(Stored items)
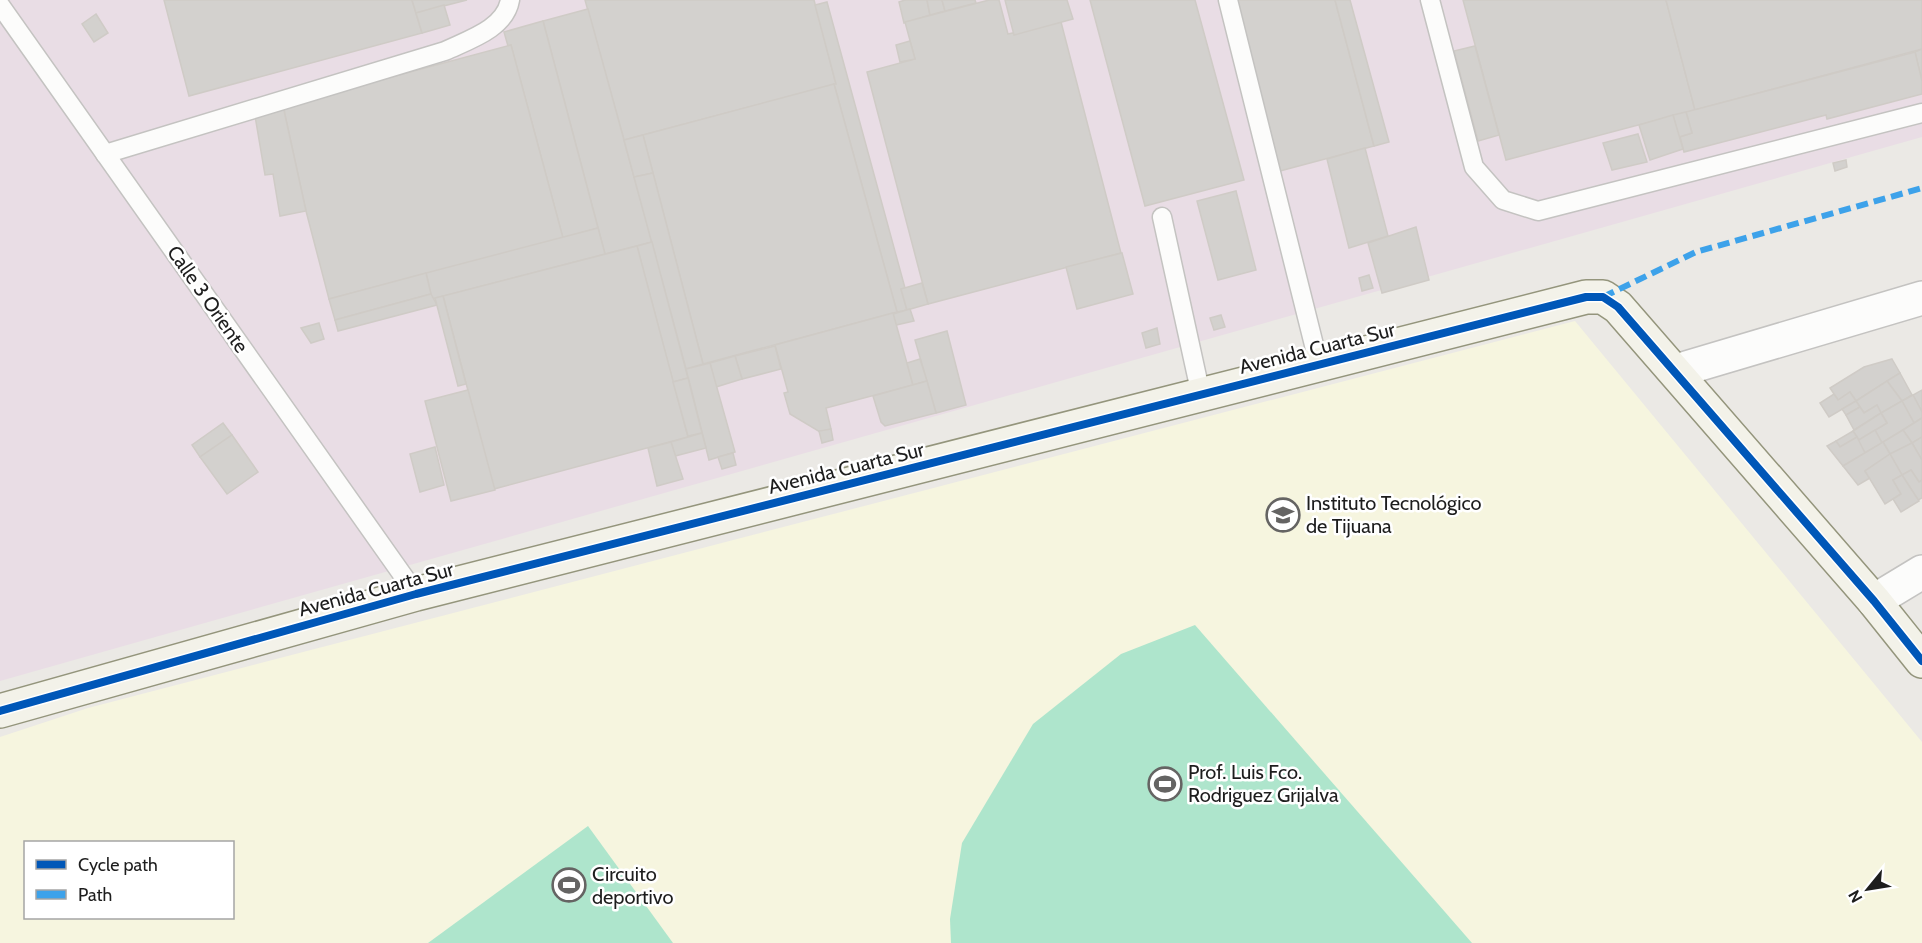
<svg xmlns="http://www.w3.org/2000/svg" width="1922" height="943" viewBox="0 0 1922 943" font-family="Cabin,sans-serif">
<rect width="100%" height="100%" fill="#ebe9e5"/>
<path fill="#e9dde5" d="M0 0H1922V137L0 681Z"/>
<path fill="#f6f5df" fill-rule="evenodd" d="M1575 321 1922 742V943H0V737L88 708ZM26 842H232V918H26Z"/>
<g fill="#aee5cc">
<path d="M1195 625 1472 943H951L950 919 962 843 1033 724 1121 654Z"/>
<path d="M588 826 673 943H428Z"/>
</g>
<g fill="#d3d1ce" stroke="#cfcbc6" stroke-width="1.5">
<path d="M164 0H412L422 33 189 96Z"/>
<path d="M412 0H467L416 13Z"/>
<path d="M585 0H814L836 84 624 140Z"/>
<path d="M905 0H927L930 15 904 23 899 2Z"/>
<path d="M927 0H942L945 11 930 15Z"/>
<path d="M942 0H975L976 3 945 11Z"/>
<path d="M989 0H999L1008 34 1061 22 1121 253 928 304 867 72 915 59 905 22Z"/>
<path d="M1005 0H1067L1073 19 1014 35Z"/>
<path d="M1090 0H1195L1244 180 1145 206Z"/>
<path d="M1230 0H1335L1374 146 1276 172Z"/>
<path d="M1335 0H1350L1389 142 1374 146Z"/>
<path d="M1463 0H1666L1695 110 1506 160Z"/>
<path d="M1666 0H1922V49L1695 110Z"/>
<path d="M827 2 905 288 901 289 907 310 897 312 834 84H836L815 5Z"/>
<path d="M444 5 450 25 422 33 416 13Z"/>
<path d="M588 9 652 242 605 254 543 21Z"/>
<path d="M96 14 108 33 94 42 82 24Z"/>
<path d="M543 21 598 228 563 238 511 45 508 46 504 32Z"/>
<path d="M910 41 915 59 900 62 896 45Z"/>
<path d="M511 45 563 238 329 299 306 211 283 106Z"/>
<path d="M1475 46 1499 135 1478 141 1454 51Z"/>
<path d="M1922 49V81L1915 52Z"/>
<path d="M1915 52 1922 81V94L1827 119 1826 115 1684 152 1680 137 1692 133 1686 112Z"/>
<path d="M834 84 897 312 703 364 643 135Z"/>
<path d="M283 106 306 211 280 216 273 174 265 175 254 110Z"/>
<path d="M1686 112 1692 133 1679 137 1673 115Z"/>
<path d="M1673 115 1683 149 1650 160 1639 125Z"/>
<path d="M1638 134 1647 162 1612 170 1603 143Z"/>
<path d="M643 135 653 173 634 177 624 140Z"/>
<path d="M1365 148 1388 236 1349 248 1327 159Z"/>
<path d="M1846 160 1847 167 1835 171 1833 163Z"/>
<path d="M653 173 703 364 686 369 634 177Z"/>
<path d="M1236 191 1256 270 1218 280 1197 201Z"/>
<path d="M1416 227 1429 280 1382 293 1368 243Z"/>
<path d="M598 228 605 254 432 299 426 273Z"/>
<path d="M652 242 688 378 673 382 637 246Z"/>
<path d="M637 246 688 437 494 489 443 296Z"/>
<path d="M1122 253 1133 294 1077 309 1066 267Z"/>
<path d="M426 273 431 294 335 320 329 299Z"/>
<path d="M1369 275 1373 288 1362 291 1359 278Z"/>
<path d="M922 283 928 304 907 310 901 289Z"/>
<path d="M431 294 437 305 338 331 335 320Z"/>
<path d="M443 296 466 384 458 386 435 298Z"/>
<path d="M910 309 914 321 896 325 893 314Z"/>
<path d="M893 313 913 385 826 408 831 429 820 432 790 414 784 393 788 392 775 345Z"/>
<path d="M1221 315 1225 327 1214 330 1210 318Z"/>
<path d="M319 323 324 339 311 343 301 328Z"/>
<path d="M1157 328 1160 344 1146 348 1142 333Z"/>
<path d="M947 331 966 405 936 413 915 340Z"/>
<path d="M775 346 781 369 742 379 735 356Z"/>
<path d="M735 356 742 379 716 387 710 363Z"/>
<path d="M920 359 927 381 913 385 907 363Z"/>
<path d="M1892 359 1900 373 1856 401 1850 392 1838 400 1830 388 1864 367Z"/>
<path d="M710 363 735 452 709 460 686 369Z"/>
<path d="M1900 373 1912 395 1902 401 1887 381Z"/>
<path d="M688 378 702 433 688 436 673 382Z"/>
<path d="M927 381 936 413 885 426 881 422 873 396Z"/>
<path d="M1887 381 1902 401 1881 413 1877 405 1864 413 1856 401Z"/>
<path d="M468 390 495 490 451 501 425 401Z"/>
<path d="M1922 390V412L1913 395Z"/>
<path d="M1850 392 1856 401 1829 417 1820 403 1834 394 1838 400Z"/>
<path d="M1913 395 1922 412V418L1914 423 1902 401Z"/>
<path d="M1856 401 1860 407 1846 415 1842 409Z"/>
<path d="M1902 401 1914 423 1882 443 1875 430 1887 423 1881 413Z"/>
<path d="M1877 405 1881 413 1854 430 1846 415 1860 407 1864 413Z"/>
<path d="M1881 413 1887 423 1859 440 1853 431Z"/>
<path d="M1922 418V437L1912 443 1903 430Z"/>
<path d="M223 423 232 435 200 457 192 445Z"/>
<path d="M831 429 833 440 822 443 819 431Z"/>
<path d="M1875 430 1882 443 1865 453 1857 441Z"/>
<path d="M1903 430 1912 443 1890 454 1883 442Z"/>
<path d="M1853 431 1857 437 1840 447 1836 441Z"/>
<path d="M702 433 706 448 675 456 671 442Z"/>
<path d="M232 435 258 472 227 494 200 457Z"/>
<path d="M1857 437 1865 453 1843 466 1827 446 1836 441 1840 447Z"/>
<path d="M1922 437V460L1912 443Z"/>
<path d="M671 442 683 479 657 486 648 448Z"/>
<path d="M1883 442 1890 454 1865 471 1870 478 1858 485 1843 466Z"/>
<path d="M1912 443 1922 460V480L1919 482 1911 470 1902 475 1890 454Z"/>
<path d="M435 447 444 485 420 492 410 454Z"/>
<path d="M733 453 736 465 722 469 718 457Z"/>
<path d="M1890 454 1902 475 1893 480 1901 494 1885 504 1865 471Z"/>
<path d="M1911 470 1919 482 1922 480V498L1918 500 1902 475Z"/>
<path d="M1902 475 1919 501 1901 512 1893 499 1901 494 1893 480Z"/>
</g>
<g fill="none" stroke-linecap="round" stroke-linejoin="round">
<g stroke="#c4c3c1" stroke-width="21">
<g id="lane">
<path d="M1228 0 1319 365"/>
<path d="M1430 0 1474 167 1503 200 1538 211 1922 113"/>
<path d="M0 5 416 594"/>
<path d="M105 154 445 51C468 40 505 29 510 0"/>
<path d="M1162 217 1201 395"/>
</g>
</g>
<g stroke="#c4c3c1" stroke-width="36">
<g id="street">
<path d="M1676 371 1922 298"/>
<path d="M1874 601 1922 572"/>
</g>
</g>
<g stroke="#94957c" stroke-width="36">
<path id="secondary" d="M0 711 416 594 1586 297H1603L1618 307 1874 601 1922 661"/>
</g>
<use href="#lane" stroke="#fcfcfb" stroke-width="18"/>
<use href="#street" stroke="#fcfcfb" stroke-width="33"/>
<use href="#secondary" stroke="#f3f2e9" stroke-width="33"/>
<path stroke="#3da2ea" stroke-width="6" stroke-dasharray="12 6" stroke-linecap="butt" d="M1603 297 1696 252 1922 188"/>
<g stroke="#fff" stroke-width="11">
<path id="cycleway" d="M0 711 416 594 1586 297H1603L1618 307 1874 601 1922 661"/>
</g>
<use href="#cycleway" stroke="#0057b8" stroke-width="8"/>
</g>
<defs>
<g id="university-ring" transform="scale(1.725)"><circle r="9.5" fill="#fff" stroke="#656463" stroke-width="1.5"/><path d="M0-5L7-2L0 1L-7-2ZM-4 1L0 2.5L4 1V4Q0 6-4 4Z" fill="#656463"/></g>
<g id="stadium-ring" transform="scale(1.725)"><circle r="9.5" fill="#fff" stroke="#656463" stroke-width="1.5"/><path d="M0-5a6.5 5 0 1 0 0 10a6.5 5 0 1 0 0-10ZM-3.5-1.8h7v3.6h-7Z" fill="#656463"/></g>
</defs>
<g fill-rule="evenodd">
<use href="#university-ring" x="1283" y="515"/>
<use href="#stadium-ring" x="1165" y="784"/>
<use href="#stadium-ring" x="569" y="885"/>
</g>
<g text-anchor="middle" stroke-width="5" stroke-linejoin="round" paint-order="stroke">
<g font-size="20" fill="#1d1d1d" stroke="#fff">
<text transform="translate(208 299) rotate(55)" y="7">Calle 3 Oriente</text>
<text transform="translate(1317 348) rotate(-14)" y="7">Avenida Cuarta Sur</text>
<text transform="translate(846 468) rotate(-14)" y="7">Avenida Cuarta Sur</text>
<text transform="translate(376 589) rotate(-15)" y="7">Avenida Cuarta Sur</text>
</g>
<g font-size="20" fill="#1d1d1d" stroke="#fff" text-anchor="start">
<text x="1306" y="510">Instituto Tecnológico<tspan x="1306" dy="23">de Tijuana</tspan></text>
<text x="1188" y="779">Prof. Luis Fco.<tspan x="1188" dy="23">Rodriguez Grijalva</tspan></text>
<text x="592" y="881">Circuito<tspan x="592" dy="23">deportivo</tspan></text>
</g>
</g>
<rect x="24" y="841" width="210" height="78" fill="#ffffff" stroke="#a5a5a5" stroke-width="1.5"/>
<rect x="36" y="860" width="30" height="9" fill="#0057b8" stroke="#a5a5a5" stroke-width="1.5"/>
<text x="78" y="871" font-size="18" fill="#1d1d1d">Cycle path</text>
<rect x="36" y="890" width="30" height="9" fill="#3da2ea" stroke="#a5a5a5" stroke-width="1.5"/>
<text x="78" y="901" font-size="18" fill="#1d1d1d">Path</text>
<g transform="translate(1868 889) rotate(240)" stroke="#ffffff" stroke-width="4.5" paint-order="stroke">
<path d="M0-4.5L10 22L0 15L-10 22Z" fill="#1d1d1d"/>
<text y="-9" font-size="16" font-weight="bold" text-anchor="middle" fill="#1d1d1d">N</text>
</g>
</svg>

- WHAT THIS TASK INVOLVES
Across the data, find each line that has "linejoin" in it and copy that line.

- RESPONSE TO THIS TASK
<g fill="none" stroke-linecap="round" stroke-linejoin="round">
<g text-anchor="middle" stroke-width="5" stroke-linejoin="round" paint-order="stroke">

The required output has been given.